Texto proporcionado:
En el caso de los inmigrantes ilegales, además, se señala como hándicap «la falta de una cobertura sanitaria universal efectiva, sobre todo en casos de estancia temporal, situación administrativa no regulada y otras situaciones relacionadas con el estatus migratorio».

Regularización masiva

En un informe más extenso, Sanidad ya impulsaba la regularización masiva de inmigrantes ilegales con el objetivo de contener la propagación del virus.

En el dossier se sostiene por ejemplo que «las personas en situación administrativa irregular suelen tener situaciones económicas precarias y no tienen acceso a muchas de las prestaciones de protección social» y se consideraba que «ésta es una de las razones por las que, desde diferentes ámbitos, se ha propuesto la regularización de la situación administrativa de todas estas personas».

Cabe recordar que dicha medida es una de las reivindicaciones de Podemos que, en su momento, fue rechazada por el PSOE.

En abril, el partido de Pablo Iglesias se sumó a una Proposición No de Ley en el Congreso, firmada con ERC, Bildu, Más País, Compromís, el BNG, la CUP y Junts per Catalunya, en la que se reclamaba «establecer un proceso de regularización de carácter permanente» para todos los inmigrantes «que en la actualidad residen en el Estado español de manera irregular, proveyendo el otorgamiento de una autorización de residencia y de trabajo inicial con criterios especiales y simplificando para su renovación». Esta regularización afectaría a 600.000 inmigrantes ‘sin papeles’.

Podemos instaba además al Gobierno a facilitar la concesión de permisos temporales de trabajo a los inmigrantes por un tiempo de cinco años y la renovación para su residencia legal en España y «poner fin a las devoluciones en caliente».

Traslados 

Pese a la observación de Sanidad sobre los inmigrantes y el Covid, el Ministerio del Interior autorizó la distribución de inmigrantes irregulares llegados a Canarias por distintos puntos de la Península sin aclarar si se les había realizado una prueba PCR.

Información mostrada:

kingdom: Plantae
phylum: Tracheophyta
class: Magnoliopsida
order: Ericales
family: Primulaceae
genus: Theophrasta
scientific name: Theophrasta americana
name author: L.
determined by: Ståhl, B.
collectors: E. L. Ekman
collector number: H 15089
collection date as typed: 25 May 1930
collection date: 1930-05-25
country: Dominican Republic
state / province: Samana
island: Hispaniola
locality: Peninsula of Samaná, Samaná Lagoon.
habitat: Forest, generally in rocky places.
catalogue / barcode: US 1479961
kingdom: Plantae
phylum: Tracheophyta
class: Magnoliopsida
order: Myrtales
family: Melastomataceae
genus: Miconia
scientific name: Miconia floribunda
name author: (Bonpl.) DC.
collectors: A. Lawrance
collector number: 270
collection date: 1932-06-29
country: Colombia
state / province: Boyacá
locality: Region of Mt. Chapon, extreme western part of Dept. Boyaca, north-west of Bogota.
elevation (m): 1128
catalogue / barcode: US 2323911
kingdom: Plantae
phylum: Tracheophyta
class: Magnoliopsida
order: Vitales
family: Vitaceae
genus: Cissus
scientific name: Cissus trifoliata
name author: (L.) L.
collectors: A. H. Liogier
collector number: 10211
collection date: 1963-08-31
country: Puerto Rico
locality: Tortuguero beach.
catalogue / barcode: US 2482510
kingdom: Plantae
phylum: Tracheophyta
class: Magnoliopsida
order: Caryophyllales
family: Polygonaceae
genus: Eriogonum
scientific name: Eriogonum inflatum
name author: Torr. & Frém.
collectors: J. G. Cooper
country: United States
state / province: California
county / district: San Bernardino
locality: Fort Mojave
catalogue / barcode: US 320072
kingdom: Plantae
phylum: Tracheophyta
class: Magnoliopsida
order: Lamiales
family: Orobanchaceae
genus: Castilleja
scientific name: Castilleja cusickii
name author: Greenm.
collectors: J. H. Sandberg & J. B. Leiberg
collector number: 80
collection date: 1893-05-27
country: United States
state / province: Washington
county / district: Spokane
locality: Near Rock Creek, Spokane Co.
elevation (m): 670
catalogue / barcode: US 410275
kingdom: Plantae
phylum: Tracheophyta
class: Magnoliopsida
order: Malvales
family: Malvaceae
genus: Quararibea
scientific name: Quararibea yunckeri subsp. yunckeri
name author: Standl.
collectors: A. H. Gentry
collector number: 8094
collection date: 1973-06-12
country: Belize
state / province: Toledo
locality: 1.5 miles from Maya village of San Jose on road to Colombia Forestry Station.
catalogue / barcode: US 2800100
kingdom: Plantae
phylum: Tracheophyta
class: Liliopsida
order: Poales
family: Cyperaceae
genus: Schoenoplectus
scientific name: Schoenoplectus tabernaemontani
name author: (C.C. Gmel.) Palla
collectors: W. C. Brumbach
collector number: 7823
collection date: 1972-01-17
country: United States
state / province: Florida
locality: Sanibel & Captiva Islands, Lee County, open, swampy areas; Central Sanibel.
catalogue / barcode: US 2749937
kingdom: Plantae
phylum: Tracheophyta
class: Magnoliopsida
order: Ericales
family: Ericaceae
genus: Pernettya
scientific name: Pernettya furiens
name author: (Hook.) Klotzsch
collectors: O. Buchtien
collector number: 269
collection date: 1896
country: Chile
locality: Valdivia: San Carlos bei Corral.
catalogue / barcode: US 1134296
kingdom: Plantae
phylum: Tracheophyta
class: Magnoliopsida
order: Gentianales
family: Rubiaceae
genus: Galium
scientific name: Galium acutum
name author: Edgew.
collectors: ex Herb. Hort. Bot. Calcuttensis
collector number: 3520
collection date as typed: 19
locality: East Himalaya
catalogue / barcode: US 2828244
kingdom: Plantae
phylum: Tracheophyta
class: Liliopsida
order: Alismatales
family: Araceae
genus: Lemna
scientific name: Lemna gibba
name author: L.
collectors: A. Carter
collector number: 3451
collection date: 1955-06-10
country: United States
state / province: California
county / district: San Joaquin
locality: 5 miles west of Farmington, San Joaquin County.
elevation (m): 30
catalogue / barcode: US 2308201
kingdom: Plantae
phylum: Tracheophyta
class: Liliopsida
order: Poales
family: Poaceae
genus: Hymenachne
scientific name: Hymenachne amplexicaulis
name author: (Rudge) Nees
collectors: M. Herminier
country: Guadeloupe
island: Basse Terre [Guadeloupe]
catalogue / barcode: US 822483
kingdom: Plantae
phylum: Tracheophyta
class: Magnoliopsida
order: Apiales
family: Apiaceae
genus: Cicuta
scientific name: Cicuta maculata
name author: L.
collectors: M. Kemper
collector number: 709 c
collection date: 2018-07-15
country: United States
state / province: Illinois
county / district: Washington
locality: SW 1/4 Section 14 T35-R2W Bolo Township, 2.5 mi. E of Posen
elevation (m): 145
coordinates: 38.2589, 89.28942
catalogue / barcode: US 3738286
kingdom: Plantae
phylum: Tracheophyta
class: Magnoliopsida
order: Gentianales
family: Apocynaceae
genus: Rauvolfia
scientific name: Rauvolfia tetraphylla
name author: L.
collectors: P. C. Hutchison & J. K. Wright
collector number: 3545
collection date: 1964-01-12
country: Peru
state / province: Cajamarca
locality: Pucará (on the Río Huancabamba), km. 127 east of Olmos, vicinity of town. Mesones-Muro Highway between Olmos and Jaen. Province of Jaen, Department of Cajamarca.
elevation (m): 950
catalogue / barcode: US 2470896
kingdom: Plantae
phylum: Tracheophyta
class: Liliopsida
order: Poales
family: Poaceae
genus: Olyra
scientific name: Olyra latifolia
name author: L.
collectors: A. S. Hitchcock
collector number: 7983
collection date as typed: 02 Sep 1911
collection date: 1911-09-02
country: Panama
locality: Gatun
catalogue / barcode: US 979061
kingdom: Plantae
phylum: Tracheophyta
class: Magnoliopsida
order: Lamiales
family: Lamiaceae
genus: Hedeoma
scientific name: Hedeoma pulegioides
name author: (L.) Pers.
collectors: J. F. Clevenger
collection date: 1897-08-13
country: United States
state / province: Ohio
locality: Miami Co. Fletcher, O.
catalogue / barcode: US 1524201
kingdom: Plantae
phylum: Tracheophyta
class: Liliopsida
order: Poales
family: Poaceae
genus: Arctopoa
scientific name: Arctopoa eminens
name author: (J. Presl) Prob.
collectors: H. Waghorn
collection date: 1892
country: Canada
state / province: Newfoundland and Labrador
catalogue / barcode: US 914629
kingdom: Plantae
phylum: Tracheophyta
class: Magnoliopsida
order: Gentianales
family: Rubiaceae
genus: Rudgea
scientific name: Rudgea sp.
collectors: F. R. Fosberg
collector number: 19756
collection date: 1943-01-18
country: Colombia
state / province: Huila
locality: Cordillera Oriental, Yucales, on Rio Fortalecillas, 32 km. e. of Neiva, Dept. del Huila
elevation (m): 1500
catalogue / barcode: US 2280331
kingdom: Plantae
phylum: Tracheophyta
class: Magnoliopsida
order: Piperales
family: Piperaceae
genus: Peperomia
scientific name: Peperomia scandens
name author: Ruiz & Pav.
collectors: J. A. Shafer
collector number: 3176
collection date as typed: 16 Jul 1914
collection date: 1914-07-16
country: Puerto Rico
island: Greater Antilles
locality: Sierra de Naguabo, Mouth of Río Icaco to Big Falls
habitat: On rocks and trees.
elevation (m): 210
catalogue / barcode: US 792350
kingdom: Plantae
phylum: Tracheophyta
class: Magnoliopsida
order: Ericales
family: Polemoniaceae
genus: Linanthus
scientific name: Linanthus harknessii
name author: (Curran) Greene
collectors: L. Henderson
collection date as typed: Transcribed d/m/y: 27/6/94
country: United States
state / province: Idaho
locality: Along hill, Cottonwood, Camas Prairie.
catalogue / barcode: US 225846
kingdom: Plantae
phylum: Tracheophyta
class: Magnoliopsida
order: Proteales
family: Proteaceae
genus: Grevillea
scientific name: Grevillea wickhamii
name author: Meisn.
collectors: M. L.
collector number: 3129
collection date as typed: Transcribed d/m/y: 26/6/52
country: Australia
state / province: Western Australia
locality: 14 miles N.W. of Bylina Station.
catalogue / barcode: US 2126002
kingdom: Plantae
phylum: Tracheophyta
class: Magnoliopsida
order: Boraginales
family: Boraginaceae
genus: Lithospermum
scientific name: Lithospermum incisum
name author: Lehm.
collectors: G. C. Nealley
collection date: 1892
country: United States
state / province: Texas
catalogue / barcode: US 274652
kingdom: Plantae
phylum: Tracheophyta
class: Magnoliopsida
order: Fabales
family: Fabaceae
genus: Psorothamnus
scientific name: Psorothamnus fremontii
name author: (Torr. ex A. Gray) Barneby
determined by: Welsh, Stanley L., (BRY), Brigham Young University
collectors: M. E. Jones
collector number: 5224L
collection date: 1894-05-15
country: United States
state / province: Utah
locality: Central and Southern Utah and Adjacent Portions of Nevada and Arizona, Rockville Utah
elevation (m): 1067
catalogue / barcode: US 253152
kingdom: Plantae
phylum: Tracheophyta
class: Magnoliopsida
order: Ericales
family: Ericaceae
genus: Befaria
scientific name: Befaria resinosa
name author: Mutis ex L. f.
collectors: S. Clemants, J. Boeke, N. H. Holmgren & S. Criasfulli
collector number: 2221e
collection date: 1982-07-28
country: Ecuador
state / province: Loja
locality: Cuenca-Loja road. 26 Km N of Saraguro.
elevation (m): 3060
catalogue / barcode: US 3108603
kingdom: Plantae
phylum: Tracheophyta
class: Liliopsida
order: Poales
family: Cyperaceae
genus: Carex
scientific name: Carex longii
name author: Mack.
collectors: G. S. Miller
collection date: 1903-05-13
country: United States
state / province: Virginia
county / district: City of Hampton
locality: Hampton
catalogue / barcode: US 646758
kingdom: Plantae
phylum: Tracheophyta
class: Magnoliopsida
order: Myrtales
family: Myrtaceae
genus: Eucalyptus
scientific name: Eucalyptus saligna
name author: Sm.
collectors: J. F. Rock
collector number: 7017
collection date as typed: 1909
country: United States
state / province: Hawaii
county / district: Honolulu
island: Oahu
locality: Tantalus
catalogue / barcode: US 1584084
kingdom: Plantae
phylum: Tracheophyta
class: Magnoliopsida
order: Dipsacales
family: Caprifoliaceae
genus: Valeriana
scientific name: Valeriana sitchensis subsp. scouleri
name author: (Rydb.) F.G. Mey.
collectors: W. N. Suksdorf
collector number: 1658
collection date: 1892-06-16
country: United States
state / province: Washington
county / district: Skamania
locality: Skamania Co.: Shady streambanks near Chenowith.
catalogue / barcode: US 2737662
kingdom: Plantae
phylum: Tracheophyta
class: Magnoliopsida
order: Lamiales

Partes del ejercicio:
1. Responde a estas preguntas sobre el texto de la regularización:
(a) ¿A cuántos inmigrantes «sin papeles» afectaría la regularización?
(b) ¿Qué partido rechazó en su momento la medida reivindicada por Podemos?
(c) ¿Por cuánto tiempo pedía Podemos conceder permisos temporales de trabajo a los inmigrantes?
2. ¿Concuerdan estas afirmaciones con el texto de la regularización?
(a) El Ministerio del Interior confirmó que a los inmigrantes trasladados desde Canarias se les había hecho una PCR.
(b) ERC firmó la Proposición No de Ley a la que se sumó Podemos.
(c) Los inmigrantes llegados a Canarias se repartieron solo entre las islas.
3. ¿Puedes reescribir todo el pasaje del texto de la regularización que va desde "En el dossier" hasta "por el PSOE.", sustituyendo "dossier" por "documento"?
Los ítems no intervienen para nada en esta parte.

Tareas resueltas:
1.
(a) A 600.000 inmigrantes.
(b) El PSOE.
(c) Por cinco años.

2.
(a) No: «sin aclarar si se les había realizado una prueba PCR».
(b) Sí: «firmada con ERC, Bildu, Más País, Compromís, el BNG, la CUP y Junts per Catalunya».
(c) No: «por distintos puntos de la Península».

3.
En el documento se sostiene por ejemplo que «las personas en situación administrativa irregular suelen tener situaciones económicas precarias y no tienen acceso a muchas de las prestaciones de protección social» y se consideraba que «ésta es una de las razones por las que, desde diferentes ámbitos, se ha propuesto la regularización de la situación administrativa de todas estas personas».

Cabe recordar que dicha medida es una de las reivindicaciones de Podemos que, en su momento, fue rechazada por el PSOE.